PROVIDED PASSAGE —
- - -

3. Results and discussion

The scattering-exposure curves obtained at different w and F are presented in Fig. 2 a, b. This demonstrates the existence of some lag exposure followed by a rapid increase in scattering. This lag exposure D* is one of the major parameters to consider. For each laser pulse fluence w, there is a characteristic value for the repetition rate, F*, below which D* increases considerably (by several times), which suggests a sharp decrease in the probability of aggregation. At w=75 mJ/cm² and F=4 Hz, D* is 100 J/cm², but at w=75 mJ/cm² and F=0.7 Hz, D* is 300 J/cm². At low repetition rates for the laser pulses, the slope of the scattering-exposure curves decreases, whereas at high F the value of D* and the slope of the scattering-exposure curves practically do not depend significantly on repetition rate.

The experimental curves in Fig. 2 a, b are analyzed to extract the dependence D*(I), I=w×F, the result of the analysis is presented in Fig. 3.

- - -

INFORMATION GIVEN —

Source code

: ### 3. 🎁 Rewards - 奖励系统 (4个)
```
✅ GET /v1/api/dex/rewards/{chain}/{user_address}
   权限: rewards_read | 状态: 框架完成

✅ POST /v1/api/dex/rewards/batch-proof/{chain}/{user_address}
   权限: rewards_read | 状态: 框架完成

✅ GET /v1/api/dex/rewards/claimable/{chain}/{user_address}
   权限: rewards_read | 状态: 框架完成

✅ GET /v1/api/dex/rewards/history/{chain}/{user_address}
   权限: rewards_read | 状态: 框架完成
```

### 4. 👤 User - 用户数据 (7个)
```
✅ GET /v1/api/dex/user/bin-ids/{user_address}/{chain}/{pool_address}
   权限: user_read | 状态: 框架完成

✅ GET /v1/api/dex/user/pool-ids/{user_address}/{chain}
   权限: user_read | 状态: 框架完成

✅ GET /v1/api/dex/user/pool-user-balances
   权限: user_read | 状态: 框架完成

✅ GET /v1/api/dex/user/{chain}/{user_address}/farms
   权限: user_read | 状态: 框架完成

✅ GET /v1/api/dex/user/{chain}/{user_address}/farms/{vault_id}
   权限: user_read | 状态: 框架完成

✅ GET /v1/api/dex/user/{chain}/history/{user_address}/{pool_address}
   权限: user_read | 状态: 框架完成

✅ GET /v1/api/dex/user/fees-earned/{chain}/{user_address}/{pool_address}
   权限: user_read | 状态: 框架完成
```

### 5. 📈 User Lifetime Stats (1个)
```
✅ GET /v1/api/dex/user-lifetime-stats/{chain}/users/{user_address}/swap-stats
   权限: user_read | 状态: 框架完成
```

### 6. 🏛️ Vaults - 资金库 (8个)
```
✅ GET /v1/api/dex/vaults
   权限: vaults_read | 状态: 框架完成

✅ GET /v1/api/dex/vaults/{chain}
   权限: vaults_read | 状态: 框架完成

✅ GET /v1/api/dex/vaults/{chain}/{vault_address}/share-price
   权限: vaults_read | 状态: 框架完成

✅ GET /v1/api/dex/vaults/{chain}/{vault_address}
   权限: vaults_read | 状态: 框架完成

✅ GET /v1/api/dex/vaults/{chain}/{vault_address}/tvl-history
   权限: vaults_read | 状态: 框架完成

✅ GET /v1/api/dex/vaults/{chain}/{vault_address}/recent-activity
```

- - -

EXERCISE TASKS —
• a. Please return the results section word for word between "3. Results and" and "on repetition rate.", inclusive.
• b. According to the results section, what is the lag exposure D* at w=75 mJ/cm² and F=0.7 Hz?

TASK SOLUTIONS —
• a.
3. Results and discussion

The scattering-exposure curves obtained at different w and F are presented in Fig. 2 a, b. This demonstrates the existence of some lag exposure followed by a rapid increase in scattering. This lag exposure D* is one of the major parameters to consider. For each laser pulse fluence w, there is a characteristic value for the repetition rate, F*, below which D* increases considerably (by several times), which suggests a sharp decrease in the probability of aggregation. At w=75 mJ/cm² and F=4 Hz, D* is 100 J/cm², but at w=75 mJ/cm² and F=0.7 Hz, D* is 300 J/cm². At low repetition rates for the laser pulses, the slope of the scattering-exposure curves decreases, whereas at high F the value of D* and the slope of the scattering-exposure curves practically do not depend significantly on repetition rate.

• b. 300 J/cm²